Ia percaya bahwa setiap perempuan memiliki hak untuk memiliki mimpi, berkarya, belajar, dan menciptakan masa depan sesuai dengan nilai yang diyakininya.
“Perempuan yang kuat adalah perempuan yang tetap memiliki kelembutan, tetapi tidak kehilangan keberanian untuk memperjuangkan apa yang diyakininya,” kata Ariqoh.
Melalui kisahnya, Ariqoh ingin mengajak perempuan lain agar tidak merasa rendah diri ketika sedang menjalani proses. Ia percaya bahwa setiap orang memiliki waktu dan perjalanan masing-masing sehingga tidak perlu membandingkan diri dengan pencapaian orang lain.

Menurutnya, rasa takut dan ragu merupakan hal yang wajar, tetapi jangan sampai menjadi alasan untuk berhenti mengejar impian.
“Jangan menunggu sampai merasa sempurna untuk mulai melangkah. Tidak apa-apa berjalan perlahan, tidak apa-apa mengalami kegagalan, dan tidak apa-apa harus memulai kembali. Yang terpenting adalah tetap percaya kepada diri sendiri dan terus berusaha,” tuturnya.

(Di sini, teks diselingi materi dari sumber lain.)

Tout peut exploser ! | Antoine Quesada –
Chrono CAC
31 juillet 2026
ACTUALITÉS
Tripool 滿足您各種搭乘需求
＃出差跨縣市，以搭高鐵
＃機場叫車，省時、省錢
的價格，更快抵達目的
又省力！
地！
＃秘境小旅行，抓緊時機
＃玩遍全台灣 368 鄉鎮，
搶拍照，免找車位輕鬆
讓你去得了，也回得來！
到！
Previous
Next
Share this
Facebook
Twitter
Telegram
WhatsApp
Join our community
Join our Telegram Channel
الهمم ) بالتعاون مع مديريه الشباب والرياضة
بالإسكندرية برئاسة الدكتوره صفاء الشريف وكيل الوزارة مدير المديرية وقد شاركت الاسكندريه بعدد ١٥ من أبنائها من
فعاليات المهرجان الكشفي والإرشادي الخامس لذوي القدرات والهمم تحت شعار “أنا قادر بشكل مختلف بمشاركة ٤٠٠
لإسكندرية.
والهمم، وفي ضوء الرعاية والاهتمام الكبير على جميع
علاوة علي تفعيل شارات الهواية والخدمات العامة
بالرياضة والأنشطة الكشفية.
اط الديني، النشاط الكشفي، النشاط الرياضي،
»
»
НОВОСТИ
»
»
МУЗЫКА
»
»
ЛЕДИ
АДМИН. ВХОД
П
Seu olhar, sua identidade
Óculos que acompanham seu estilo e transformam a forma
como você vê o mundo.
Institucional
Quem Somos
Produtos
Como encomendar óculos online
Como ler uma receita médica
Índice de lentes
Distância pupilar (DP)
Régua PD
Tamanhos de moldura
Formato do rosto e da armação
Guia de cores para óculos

Kini, Ariqoh terus melanjutkan perjalanannya dengan semangat untuk berkembang dan memberikan manfaat bagi orang lain. Baginya, menjadi versi terbaik dari diri sendiri bukan tentang menjadi sempurna, melainkan tentang keberanian untuk terus belajar, bangkit, dan menciptakan perubahan positif dalam kehidupan.